[Dataset entries]

++++

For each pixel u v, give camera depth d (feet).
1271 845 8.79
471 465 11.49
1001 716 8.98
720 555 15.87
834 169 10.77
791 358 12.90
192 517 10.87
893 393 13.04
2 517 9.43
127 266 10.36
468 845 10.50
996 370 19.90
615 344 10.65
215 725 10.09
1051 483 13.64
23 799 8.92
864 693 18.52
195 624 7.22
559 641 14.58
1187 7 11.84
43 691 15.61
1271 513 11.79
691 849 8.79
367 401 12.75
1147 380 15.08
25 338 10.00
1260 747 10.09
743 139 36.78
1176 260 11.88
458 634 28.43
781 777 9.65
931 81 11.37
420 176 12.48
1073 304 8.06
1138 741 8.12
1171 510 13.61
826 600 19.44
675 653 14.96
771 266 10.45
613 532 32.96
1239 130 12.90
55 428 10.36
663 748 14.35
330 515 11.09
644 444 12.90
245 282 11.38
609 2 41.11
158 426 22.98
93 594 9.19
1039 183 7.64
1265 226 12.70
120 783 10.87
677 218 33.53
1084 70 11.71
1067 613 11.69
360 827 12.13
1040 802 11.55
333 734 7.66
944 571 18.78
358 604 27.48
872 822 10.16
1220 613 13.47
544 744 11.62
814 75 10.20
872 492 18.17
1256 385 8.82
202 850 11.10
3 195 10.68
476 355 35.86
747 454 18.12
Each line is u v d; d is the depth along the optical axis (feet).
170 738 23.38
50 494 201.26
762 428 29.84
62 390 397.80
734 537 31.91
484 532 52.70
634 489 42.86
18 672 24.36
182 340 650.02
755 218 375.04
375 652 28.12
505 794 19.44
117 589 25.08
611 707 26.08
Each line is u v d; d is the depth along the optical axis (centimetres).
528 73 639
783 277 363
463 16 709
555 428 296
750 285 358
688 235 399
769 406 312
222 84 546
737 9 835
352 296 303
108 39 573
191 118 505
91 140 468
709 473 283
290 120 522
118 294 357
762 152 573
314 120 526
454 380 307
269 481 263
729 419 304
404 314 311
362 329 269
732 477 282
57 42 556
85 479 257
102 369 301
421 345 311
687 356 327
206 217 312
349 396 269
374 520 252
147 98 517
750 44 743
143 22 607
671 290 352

++++

**Action item**
When you answer, output each line of the data exactly as given, from its first line up to and including the one with "43 691 15.61".

**Solution for this exercise**
For each pixel u v, give camera depth d (feet).
1271 845 8.79
471 465 11.49
1001 716 8.98
720 555 15.87
834 169 10.77
791 358 12.90
192 517 10.87
893 393 13.04
2 517 9.43
127 266 10.36
468 845 10.50
996 370 19.90
615 344 10.65
215 725 10.09
1051 483 13.64
23 799 8.92
864 693 18.52
195 624 7.22
559 641 14.58
1187 7 11.84
43 691 15.61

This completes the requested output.